[Forwarding with Laszlo's permission - if ever you wonder whether your
work on libvirt makes a difference, it does!]
-------- Original Message --------
Message-ID: <528FCF54.6060203(a)redhat.com>
Date: Fri, 22 Nov 2013 22:40:36 +0100
From: Laszlo Ersek <lersek(a)redhat.com>
Subject: Re: [Qemu-devel] [edk2 PATCH] OvmfPkg: split the variable store
to a separate file
On 11/22/13 21:51, Jordan Justen wrote:
On Fri, Nov 22, 2013 at 10:43 AM, Laszlo Ersek
<lersek(a)redhat.com> wrote:
> OTOH building all three FDs per default might be confusing for
> end-users. We know for a fact that they usually don't read the README
> (or not thoroughly enough). If we only give them one output file per
> default, that's less potential for confusion.
If it will just add confusion, then perhaps it is something best left
out of the README. And at that point, since splitting it is so easy,
the value of having it in OVMF is debatable.

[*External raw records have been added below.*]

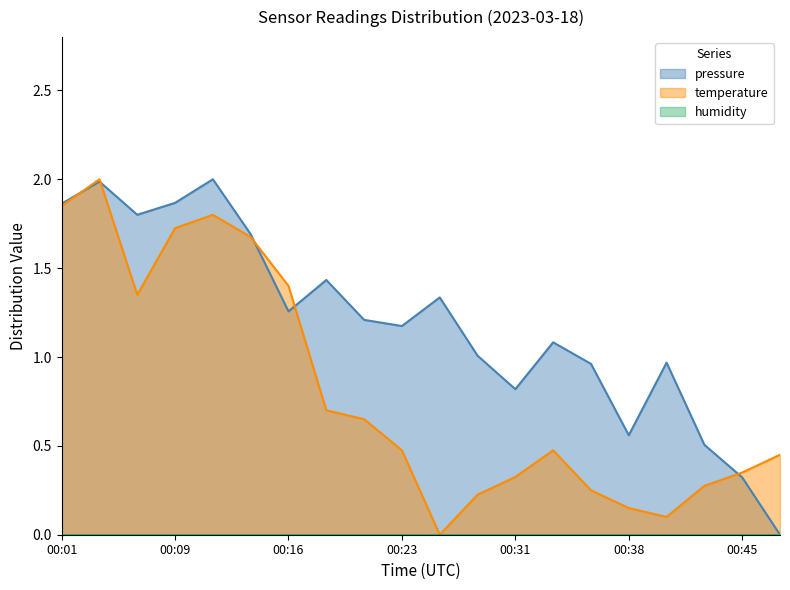

How many times do pressure and temperature cross each other?

5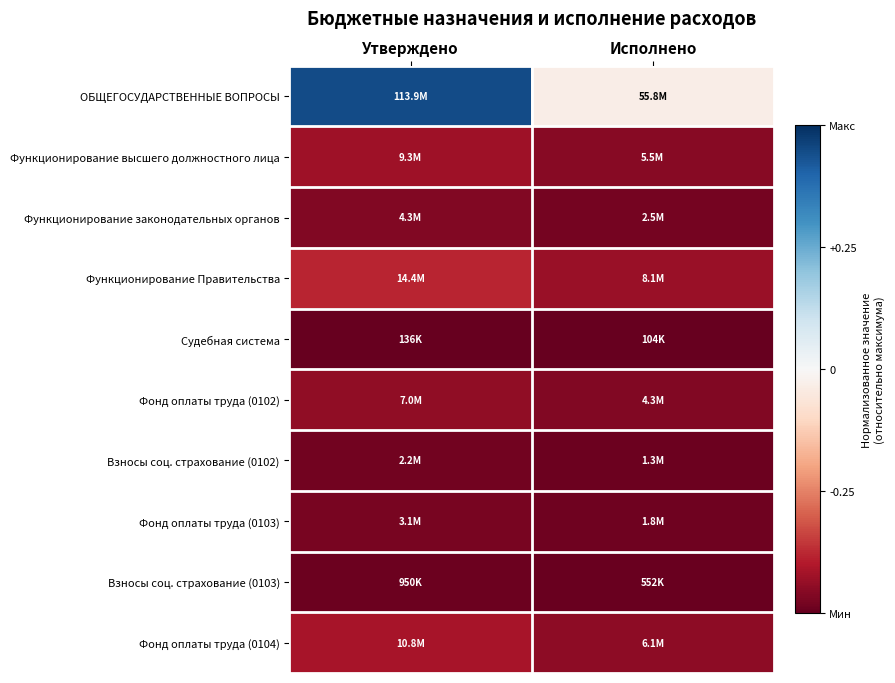

Reading left to right, extract all data points from this chart.

ОБЩЕГОСУДАРСТВЕННЫЕ ВОПРОСЫ: Утверждено=0.4	Исполнено=-0.0
Функционирование высшего должностного лица: Утверждено=-0.4	Исполнено=-0.5
Функционирование законодательных органов: Утверждено=-0.5	Исполнено=-0.5
Функционирование Правительства: Утверждено=-0.4	Исполнено=-0.4
Судебная система: Утверждено=-0.5	Исполнено=-0.5
Фонд оплаты труда (0102): Утверждено=-0.4	Исполнено=-0.5
Взносы соц. страхование (0102): Утверждено=-0.5	Исполнено=-0.5
Фонд оплаты труда (0103): Утверждено=-0.5	Исполнено=-0.5
Взносы соц. страхование (0103): Утверждено=-0.5	Исполнено=-0.5
Фонд оплаты труда (0104): Утверждено=-0.4	Исполнено=-0.4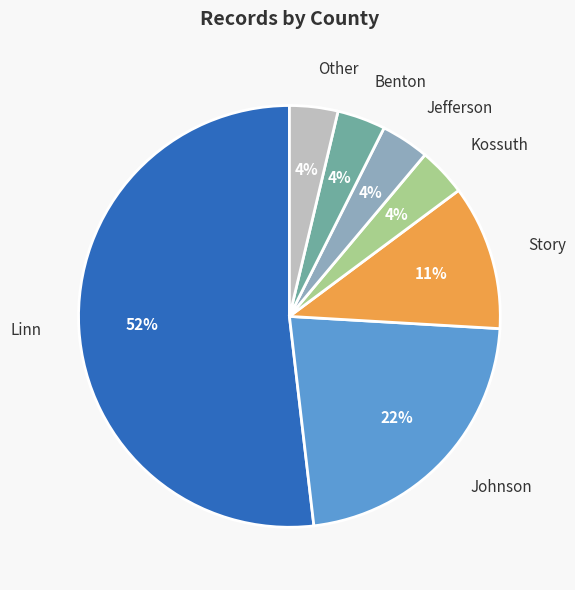

What is the majority slice?

Linn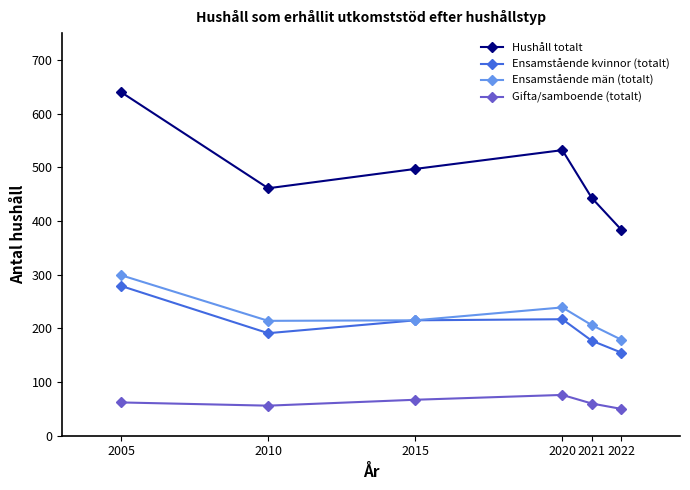

True or false: Gifta/samboende (totalt) and Hushåll totalt intersect in this chart.

False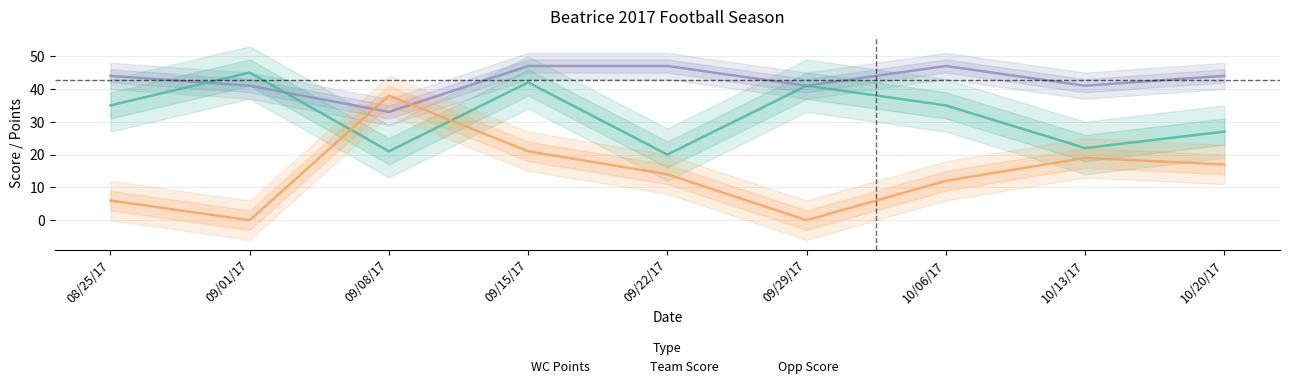

List the labels in order of Opp Score value, largest first.

09/08/17, 09/15/17, 10/13/17, 10/20/17, 09/22/17, 10/06/17, 08/25/17, 09/01/17, 09/29/17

> But I can certainly post a version where all three files are built per
> default, if that's what you prefer (and aren't opposed to the idea in
> general).
I'm not opposed to it, but I would like to wait to see what QEMU does.
OK. Let's see where the qemu patch goes (I'll have to fix the comment
typo that Eric found), and if it is accepted (maybe with modifications),
we can return to the OVMF patch.
Many of these scenarios were discussed in the past on qemu-devel,
but
a single -pflash was the only thing that stuck.
But (thanks to you) we now have a flash driver in OVMF that works *in
practice*. The discussion about multiple -pflash flags is not academic
any longer. (Hm, sorry, that's maybe too strong -- I can't really say if
the discussion used to be academic before. But it cannot have been this
practical.)
We also know that the libvirt developers prefer the split file. Plus:
This has made me just
focus on making the single file pflash work. You also can't deny that
the QEMU command line gets ugly real fast.
We're in violent agreement on that -- which emphasizes the need for good
libvirt support all the more.
Seriously, I refuse to work with the qemu command line day to day. I
have an elaborate wrapper script that I insert between qemu and libvirt
(specified in the <emulator> libvirt domain XML) that post-processes the
arguments composed by libvirt. I need this to test out features that
libvirt doesn't yet support.
For example, I can set various filenames in the <loader> element -- it
specifies the argument to the -bios option. In the script I check the
argument against various patterns, and I can turn it into:
- -bios "$ARG"
- -pflash "$ARG"
- -pflash "$ARG" -pflash "$(manipulate "$ARG")"
The script handles CSM vs. pure-UEFI for Windows 2008, it can honor
upstream vs. RHEL qemu differences, it can turn off the iPXE virtio-net
driver. In the single -pflash option case, it does refresh the code part
in the VM's copy of OVMF (with dd) from my most recent build. It sets a
name-dependent output file for the debug port. Etc.
Maintaining this script over months has paid off orders of magnitude
better than working with the raw qemu command line would have. (I can
compare: on my (occasionally used) AMD desktop that runs Debian I have
not bothered to install libvirt, and each time I need to modify the
forty line qemu command that I keep in a script file, I cringe. And I
can't bring myself to install a second guest.)
The convenience/efficiency libvirt gives me is critical. Changing boot
order, adding or removing devices, starting & stopping -- these are very
fast in virt-manager. Editing the configuration with virsh is nice (and
it has some level of automatic verification when you save and exit).
Comparing guest configs against each other (using the XMLs) is very
convenient. And so on. I depend on these every day, but I need to modify
the wrapper script only occasionally.
Libvirt still allows me to send custom monitor commands, and I can set
it to log all of its *own* commands that it sends to the monitor or the
guest agent.
I've always wondered how other developers (for example, you :)) can
exist without libvirt at all!
That is why "keep the qemu command line simple" (== approx. "two -pflash
options are inconvenient") is no concern of mine. That ship has sailed.